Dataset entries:
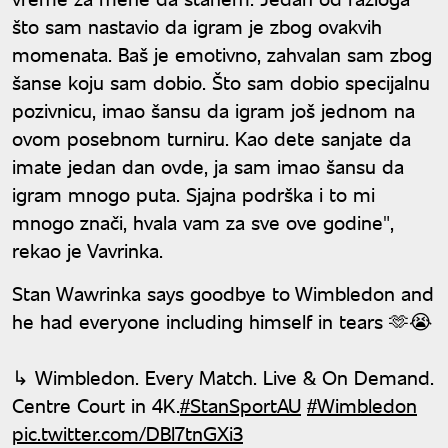
što sam nastavio da igram je zbog ovakvih
momenata. Baš je emotivno, zahvalan sam zbog
šanse koju sam dobio. Što sam dobio specijalnu
pozivnicu, imao šansu da igram još jednom na
ovom posebnom turniru. Kao dete sanjate da
imate jedan dan ovde, ja sam imao šansu da
igram mnogo puta. Sjajna podrška i to mi
mnogo znači, hvala vam za sve ove godine",
rekao je Vavrinka.
Stan Wawrinka says goodbye to Wimbledon and
he had everyone including himself in tears 🫶😭
↳ Wimbledon. Every Match. Live & On Demand.
Centre Court in 4K.
#StanSportAU
#Wimbledon
pic.twitter.com/DBl7tnGXi3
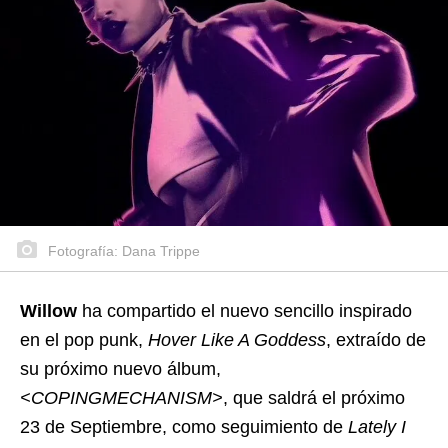
Fotografía: Dana Trippe
Willow
ha compartido el nuevo sencillo inspirado
en el pop punk,
Hover Like A Goddess
, extraído de
su próximo nuevo álbum,
<COPINGMECHANISM>
, que saldrá el próximo
23 de Septiembre, como seguimiento de
Lately I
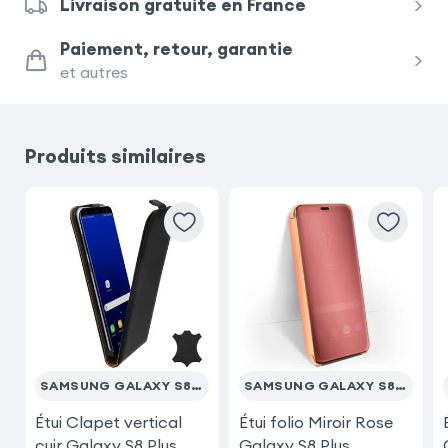
Livraison gratuite en France
Samsung Galaxy A41
Paiement, retour, garantie
et autres
Samsung Galaxy A32 4G
Samsung Galaxy A10
Produits similaires
Samsung Galaxy S20
Samsung Galaxy Xcover 5
iPhone SE 2022
iPhone 8
iPhone SE 2020
Nothing Phone 3a
SAMSUNG GALAXY S8 PLUS
SAMSUNG GALAXY S8 PLUS
Étui Clapet vertical
Étui folio Miroir Rose
cuir Galaxy S8 Plus
Galaxy S8 Plus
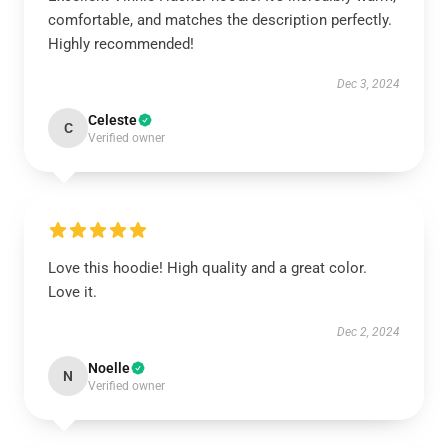
comfortable, and matches the description perfectly.
Highly recommended!
Dec 3, 2024
Celeste
C
Verified owner
Love this hoodie! High quality and a great color.
Love it.
Dec 2, 2024
Noelle
N
Verified owner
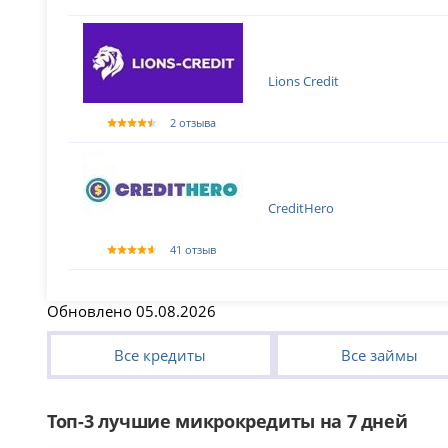
Lions Credit
2 отзыва
CreditHero
41 отзыв
Обновлено 05.08.2026
Все кредиты
Все займы
Топ-3 лучшие микрокредиты на 7 дней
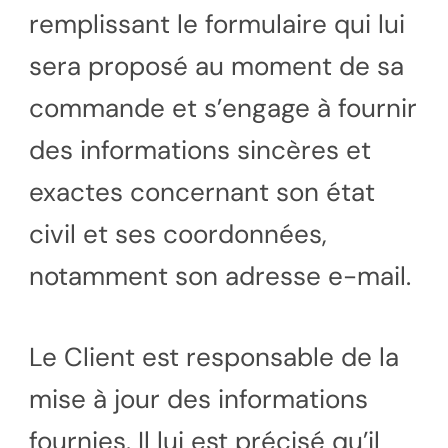
remplissant le formulaire qui lui
sera proposé au moment de sa
commande et s’engage à fournir
des informations sincères et
exactes concernant son état
civil et ses coordonnées,
notamment son adresse e-mail.
Le Client est responsable de la
mise à jour des informations
fournies. Il lui est précisé qu’il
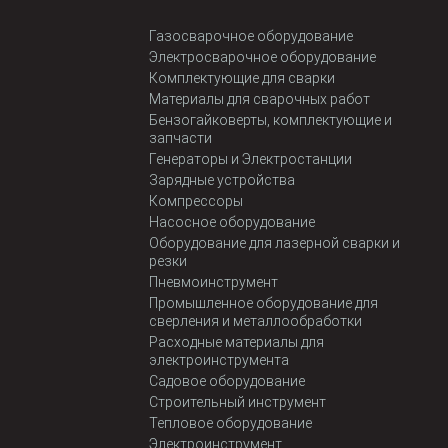
Газосварочное оборудование
Электросварочное оборудование
Комплектующие для сварки
Материалы для сварочных работ
Бензогайковерты, комплектующие и
запчасти
Генераторы и Электростанции
Зарядные устройства
Компрессоры
Насосное оборудование
Оборудование для лазерной сварки и
резки
Пневмоинструмент
Промышленное оборудование для
сверления и металлообработки
Расходные материалы для
электроинструмента
Садовое оборудование
Строительный инструмент
Тепловое оборудование
Электроинструмент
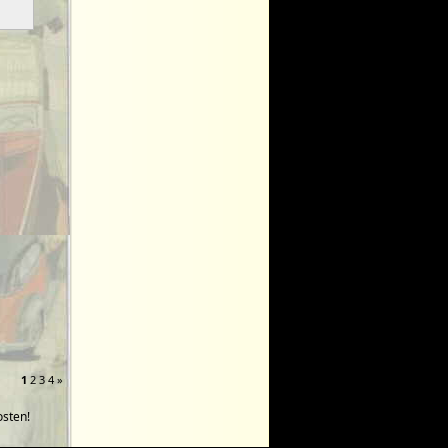
1
2
3
4
»
sten!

Task to complete: In the listing, rename "Verified owner" as "Confirmed buyer" throughout the portion that runs from the start of the listing through the line containing "fournies. Il lui est précisé qu’il", leaving everything else unchanged. Reproduce only that portion, without the pictures.

Task output:
što sam nastavio da igram je zbog ovakvih
momenata. Baš je emotivno, zahvalan sam zbog
šanse koju sam dobio. Što sam dobio specijalnu
pozivnicu, imao šansu da igram još jednom na
ovom posebnom turniru. Kao dete sanjate da
imate jedan dan ovde, ja sam imao šansu da
igram mnogo puta. Sjajna podrška i to mi
mnogo znači, hvala vam za sve ove godine",
rekao je Vavrinka.
Stan Wawrinka says goodbye to Wimbledon and
he had everyone including himself in tears 🫶😭
↳ Wimbledon. Every Match. Live & On Demand.
Centre Court in 4K.
#StanSportAU
#Wimbledon
pic.twitter.com/DBl7tnGXi3
Fotografía: Dana Trippe
Willow
ha compartido el nuevo sencillo inspirado
en el pop punk,
Hover Like A Goddess
, extraído de
su próximo nuevo álbum,
<COPINGMECHANISM>
, que saldrá el próximo
23 de Septiembre, como seguimiento de
Lately I
Livraison gratuite en France
Samsung Galaxy A41
Paiement, retour, garantie
et autres
Samsung Galaxy A32 4G
Samsung Galaxy A10
Produits similaires
Samsung Galaxy S20
Samsung Galaxy Xcover 5
iPhone SE 2022
iPhone 8
iPhone SE 2020
Nothing Phone 3a
SAMSUNG GALAXY S8 PLUS
SAMSUNG GALAXY S8 PLUS
Étui Clapet vertical
Étui folio Miroir Rose
cuir Galaxy S8 Plus
Galaxy S8 Plus
comfortable, and matches the description perfectly.
Highly recommended!
Dec 3, 2024
Celeste
C
Confirmed buyer
Love this hoodie! High quality and a great color.
Love it.
Dec 2, 2024
Noelle
N
Confirmed buyer
Lions Credit
2 отзыва
CreditHero
41 отзыв
Обновлено 05.08.2026
Все кредиты
Все займы
Топ-3 лучшие микрокредиты на 7 дней
remplissant le formulaire qui lui
sera proposé au moment de sa
commande et s’engage à fournir
des informations sincères et
exactes concernant son état
civil et ses coordonnées,
notamment son adresse e-mail.
Le Client est responsable de la
mise à jour des informations
fournies. Il lui est précisé qu’il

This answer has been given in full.